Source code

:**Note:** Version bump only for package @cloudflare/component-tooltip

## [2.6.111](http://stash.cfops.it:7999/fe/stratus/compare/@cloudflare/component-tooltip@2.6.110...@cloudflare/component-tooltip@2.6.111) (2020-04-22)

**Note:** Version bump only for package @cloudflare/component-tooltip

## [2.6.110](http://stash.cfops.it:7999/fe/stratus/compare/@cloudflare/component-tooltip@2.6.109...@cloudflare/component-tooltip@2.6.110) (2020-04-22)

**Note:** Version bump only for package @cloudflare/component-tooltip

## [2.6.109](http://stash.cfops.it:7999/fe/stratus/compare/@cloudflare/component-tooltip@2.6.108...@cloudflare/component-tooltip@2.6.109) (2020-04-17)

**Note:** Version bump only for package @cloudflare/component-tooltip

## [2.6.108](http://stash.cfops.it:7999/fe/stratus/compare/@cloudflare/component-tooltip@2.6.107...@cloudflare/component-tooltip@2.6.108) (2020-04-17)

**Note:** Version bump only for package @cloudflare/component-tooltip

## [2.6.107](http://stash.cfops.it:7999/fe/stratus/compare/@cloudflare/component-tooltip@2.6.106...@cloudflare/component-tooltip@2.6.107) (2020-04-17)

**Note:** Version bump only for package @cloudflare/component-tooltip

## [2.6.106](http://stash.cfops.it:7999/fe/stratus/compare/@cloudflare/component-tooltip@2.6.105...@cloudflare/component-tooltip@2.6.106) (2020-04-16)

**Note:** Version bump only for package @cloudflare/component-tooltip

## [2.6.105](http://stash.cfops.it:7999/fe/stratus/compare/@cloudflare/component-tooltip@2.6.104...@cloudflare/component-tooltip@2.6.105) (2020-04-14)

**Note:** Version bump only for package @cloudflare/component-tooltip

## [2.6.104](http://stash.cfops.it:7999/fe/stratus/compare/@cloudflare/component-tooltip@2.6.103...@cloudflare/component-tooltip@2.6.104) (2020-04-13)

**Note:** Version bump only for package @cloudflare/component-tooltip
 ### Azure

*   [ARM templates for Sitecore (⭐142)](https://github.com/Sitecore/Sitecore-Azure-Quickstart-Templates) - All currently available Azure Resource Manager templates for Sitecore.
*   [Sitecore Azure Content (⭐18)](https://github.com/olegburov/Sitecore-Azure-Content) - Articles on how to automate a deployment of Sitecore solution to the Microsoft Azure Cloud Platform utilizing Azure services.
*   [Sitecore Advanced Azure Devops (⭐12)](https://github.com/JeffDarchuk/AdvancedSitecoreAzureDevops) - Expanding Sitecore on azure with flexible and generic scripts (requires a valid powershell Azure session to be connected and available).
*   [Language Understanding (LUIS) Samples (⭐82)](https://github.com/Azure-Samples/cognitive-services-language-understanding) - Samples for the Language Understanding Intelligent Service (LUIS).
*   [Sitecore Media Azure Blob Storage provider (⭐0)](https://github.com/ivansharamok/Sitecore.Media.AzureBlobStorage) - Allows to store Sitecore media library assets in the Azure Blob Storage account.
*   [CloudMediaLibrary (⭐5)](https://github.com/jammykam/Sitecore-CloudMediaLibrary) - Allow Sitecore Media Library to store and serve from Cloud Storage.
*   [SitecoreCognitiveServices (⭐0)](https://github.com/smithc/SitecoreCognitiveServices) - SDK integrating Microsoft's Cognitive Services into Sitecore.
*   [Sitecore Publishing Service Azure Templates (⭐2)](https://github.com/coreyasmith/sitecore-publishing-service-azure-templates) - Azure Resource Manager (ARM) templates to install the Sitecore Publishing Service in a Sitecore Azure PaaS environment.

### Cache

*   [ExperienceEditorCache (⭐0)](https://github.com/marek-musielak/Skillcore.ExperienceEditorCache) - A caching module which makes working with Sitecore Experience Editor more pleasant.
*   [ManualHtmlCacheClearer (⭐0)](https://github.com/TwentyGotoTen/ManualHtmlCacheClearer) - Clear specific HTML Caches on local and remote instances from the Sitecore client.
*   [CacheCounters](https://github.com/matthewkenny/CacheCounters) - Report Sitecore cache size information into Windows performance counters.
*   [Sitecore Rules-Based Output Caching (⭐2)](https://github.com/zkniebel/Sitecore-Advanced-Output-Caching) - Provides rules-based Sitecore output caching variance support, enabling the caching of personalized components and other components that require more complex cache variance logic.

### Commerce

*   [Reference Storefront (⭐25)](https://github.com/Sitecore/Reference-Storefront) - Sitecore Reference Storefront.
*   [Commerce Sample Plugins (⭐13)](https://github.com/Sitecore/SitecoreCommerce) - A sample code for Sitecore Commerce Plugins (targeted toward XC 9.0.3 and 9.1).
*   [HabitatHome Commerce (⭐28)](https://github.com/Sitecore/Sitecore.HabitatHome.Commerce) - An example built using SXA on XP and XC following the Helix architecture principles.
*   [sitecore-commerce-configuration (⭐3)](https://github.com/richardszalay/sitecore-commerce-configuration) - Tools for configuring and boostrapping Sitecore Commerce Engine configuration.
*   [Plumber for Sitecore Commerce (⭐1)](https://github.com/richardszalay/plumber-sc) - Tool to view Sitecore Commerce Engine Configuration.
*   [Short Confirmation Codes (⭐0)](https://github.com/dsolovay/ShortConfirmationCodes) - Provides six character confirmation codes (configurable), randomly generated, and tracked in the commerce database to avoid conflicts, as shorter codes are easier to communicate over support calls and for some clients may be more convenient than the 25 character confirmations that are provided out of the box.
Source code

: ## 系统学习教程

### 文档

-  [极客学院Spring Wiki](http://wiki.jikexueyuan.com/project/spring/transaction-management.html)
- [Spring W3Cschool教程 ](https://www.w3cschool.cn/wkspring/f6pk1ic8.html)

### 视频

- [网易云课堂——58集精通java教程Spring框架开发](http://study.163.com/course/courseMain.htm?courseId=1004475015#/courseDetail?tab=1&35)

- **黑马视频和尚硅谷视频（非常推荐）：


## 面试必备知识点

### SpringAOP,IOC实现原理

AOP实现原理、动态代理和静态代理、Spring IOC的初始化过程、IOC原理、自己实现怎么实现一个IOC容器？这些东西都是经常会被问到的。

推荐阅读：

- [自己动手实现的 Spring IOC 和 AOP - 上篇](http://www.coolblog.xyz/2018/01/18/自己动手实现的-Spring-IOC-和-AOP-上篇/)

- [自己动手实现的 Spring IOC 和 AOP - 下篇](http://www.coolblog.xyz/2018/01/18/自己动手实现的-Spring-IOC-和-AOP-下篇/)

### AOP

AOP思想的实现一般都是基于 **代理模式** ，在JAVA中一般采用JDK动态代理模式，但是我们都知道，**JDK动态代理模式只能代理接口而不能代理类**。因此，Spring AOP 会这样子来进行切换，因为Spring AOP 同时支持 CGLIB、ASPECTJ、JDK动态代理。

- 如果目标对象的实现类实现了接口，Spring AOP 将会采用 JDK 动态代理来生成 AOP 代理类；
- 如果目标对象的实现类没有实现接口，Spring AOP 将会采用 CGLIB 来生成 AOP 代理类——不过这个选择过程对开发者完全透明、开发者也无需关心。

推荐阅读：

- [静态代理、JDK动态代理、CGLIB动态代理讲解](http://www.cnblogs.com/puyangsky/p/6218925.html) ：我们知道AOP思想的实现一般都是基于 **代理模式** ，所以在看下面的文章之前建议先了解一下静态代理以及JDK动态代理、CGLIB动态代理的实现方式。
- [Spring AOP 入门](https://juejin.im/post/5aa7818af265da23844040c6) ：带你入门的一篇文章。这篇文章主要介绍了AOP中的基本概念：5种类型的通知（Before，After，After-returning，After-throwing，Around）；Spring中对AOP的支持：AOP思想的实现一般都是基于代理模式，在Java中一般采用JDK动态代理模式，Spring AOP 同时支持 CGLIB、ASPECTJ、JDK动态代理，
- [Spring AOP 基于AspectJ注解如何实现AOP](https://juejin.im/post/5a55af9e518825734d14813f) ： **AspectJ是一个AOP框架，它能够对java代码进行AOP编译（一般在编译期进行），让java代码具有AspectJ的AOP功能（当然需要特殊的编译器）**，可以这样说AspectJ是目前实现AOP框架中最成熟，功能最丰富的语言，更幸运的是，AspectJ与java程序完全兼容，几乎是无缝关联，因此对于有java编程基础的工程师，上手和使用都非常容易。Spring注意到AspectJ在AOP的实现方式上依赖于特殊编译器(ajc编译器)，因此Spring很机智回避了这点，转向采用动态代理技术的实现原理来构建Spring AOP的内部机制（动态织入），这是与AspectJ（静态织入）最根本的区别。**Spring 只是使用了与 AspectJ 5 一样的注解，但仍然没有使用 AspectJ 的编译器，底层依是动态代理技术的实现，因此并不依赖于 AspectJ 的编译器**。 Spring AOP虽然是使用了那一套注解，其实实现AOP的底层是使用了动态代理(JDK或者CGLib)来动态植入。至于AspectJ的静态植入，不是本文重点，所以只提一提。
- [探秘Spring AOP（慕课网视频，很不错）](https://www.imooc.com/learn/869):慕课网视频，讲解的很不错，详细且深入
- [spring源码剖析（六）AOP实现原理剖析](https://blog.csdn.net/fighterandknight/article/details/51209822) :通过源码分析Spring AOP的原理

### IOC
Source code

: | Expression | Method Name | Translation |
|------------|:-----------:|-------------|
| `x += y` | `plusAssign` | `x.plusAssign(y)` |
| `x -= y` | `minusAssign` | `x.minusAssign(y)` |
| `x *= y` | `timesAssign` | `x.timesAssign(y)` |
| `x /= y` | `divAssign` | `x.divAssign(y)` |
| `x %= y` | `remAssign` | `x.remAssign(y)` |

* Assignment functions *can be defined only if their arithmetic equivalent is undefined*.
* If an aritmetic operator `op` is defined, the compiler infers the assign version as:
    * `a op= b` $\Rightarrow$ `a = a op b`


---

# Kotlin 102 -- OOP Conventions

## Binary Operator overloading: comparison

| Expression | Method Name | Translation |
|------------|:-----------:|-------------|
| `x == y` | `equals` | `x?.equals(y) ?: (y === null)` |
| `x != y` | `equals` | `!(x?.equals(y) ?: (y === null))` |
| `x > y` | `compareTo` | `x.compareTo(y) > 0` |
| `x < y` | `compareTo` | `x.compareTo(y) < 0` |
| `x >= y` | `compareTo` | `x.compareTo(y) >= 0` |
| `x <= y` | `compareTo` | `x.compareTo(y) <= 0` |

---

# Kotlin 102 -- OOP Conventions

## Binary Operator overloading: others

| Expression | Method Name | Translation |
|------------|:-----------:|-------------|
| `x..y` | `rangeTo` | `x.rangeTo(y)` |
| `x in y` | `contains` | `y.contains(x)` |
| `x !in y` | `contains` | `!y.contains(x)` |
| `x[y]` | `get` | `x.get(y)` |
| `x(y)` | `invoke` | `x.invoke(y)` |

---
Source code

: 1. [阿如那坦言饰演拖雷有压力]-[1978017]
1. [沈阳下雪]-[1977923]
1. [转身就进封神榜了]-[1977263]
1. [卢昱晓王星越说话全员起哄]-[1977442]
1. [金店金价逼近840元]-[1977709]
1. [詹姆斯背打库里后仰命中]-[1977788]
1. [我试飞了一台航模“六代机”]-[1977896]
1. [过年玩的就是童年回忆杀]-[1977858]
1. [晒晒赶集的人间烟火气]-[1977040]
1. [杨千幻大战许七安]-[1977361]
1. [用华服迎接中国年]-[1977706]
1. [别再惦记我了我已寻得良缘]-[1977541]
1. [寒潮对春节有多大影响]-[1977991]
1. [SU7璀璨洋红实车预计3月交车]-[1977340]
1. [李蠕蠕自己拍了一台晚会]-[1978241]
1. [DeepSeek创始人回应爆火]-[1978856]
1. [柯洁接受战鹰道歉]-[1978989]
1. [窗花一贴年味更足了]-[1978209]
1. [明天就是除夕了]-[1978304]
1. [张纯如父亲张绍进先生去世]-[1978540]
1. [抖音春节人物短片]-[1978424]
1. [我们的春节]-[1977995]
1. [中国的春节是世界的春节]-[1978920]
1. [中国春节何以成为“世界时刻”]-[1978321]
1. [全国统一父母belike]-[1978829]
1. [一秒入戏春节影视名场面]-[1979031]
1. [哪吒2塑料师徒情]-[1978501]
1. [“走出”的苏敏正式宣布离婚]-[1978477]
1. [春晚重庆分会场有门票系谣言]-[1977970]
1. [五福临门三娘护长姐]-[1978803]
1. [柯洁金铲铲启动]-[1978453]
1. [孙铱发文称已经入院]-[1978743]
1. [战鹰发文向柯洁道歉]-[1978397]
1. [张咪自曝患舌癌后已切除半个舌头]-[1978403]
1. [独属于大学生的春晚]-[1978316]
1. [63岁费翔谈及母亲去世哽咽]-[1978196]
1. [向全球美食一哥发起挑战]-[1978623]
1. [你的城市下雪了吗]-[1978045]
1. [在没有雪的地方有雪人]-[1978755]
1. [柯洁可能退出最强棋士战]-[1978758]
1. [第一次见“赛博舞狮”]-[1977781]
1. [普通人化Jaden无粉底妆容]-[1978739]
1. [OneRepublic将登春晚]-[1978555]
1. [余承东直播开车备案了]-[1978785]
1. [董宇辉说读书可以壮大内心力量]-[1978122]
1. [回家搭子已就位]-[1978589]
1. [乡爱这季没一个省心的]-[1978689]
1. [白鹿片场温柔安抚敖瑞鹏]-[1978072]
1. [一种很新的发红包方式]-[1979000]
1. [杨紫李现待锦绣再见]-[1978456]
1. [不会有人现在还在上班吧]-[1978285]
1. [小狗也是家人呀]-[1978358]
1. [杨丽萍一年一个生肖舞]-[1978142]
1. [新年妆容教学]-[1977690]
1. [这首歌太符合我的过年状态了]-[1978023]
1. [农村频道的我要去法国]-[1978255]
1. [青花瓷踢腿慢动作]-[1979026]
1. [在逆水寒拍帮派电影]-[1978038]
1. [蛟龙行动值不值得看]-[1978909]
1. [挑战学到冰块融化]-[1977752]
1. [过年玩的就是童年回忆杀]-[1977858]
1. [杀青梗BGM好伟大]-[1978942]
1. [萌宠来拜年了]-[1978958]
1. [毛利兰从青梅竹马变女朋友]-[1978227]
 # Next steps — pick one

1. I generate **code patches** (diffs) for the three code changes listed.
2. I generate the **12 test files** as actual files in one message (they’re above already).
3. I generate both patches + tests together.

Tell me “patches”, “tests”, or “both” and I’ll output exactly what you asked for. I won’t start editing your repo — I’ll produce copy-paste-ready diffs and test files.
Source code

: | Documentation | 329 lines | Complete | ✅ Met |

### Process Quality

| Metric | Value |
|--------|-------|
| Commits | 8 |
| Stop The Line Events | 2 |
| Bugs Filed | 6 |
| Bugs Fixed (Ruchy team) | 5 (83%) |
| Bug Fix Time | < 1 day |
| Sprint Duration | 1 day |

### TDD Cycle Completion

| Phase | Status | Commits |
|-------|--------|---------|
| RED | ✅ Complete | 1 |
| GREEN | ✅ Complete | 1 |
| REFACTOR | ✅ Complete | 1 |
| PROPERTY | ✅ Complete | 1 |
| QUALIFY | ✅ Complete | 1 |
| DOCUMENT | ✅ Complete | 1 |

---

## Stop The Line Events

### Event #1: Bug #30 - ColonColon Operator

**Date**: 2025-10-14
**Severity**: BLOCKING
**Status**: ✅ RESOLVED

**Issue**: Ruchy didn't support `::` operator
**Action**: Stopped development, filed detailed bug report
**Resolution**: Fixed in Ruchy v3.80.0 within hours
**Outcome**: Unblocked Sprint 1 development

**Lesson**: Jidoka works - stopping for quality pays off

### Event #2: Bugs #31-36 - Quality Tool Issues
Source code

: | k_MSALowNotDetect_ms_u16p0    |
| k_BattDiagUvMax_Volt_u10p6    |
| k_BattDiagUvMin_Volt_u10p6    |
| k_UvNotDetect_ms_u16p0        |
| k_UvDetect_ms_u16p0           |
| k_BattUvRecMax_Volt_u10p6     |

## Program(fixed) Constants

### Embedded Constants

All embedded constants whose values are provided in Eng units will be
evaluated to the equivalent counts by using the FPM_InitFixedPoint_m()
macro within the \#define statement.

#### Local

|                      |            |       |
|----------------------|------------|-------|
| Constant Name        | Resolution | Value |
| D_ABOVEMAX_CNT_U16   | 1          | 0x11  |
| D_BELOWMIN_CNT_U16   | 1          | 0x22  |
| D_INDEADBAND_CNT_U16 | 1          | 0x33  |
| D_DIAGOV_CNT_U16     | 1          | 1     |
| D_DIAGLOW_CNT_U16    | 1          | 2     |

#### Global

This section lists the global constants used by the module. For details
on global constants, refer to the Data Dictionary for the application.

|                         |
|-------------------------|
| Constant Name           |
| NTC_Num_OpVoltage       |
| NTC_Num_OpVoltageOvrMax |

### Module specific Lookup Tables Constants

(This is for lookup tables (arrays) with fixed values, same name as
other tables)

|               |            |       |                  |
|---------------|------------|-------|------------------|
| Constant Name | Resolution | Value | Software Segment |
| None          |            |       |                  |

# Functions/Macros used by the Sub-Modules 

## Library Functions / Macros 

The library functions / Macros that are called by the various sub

════════════════════

Working from the data above, extract solely the lines from the one containing "1. [詹姆斯背打库里后仰命中]-[1977788]" through the one containing "3. I generate both patches + tests together.", exactly as they appear, both included.

RESULT FOR THIS EXERCISE:
1. [詹姆斯背打库里后仰命中]-[1977788]
1. [我试飞了一台航模“六代机”]-[1977896]
1. [过年玩的就是童年回忆杀]-[1977858]
1. [晒晒赶集的人间烟火气]-[1977040]
1. [杨千幻大战许七安]-[1977361]
1. [用华服迎接中国年]-[1977706]
1. [别再惦记我了我已寻得良缘]-[1977541]
1. [寒潮对春节有多大影响]-[1977991]
1. [SU7璀璨洋红实车预计3月交车]-[1977340]
1. [李蠕蠕自己拍了一台晚会]-[1978241]
1. [DeepSeek创始人回应爆火]-[1978856]
1. [柯洁接受战鹰道歉]-[1978989]
1. [窗花一贴年味更足了]-[1978209]
1. [明天就是除夕了]-[1978304]
1. [张纯如父亲张绍进先生去世]-[1978540]
1. [抖音春节人物短片]-[1978424]
1. [我们的春节]-[1977995]
1. [中国的春节是世界的春节]-[1978920]
1. [中国春节何以成为“世界时刻”]-[1978321]
1. [全国统一父母belike]-[1978829]
1. [一秒入戏春节影视名场面]-[1979031]
1. [哪吒2塑料师徒情]-[1978501]
1. [“走出”的苏敏正式宣布离婚]-[1978477]
1. [春晚重庆分会场有门票系谣言]-[1977970]
1. [五福临门三娘护长姐]-[1978803]
1. [柯洁金铲铲启动]-[1978453]
1. [孙铱发文称已经入院]-[1978743]
1. [战鹰发文向柯洁道歉]-[1978397]
1. [张咪自曝患舌癌后已切除半个舌头]-[1978403]
1. [独属于大学生的春晚]-[1978316]
1. [63岁费翔谈及母亲去世哽咽]-[1978196]
1. [向全球美食一哥发起挑战]-[1978623]
1. [你的城市下雪了吗]-[1978045]
1. [在没有雪的地方有雪人]-[1978755]
1. [柯洁可能退出最强棋士战]-[1978758]
1. [第一次见“赛博舞狮”]-[1977781]
1. [普通人化Jaden无粉底妆容]-[1978739]
1. [OneRepublic将登春晚]-[1978555]
1. [余承东直播开车备案了]-[1978785]
1. [董宇辉说读书可以壮大内心力量]-[1978122]
1. [回家搭子已就位]-[1978589]
1. [乡爱这季没一个省心的]-[1978689]
1. [白鹿片场温柔安抚敖瑞鹏]-[1978072]
1. [一种很新的发红包方式]-[1979000]
1. [杨紫李现待锦绣再见]-[1978456]
1. [不会有人现在还在上班吧]-[1978285]
1. [小狗也是家人呀]-[1978358]
1. [杨丽萍一年一个生肖舞]-[1978142]
1. [新年妆容教学]-[1977690]
1. [这首歌太符合我的过年状态了]-[1978023]
1. [农村频道的我要去法国]-[1978255]
1. [青花瓷踢腿慢动作]-[1979026]
1. [在逆水寒拍帮派电影]-[1978038]
1. [蛟龙行动值不值得看]-[1978909]
1. [挑战学到冰块融化]-[1977752]
1. [过年玩的就是童年回忆杀]-[1977858]
1. [杀青梗BGM好伟大]-[1978942]
1. [萌宠来拜年了]-[1978958]
1. [毛利兰从青梅竹马变女朋友]-[1978227]
 # Next steps — pick one

1. I generate **code patches** (diffs) for the three code changes listed.
2. I generate the **12 test files** as actual files in one message (they’re above already).
3. I generate both patches + tests together.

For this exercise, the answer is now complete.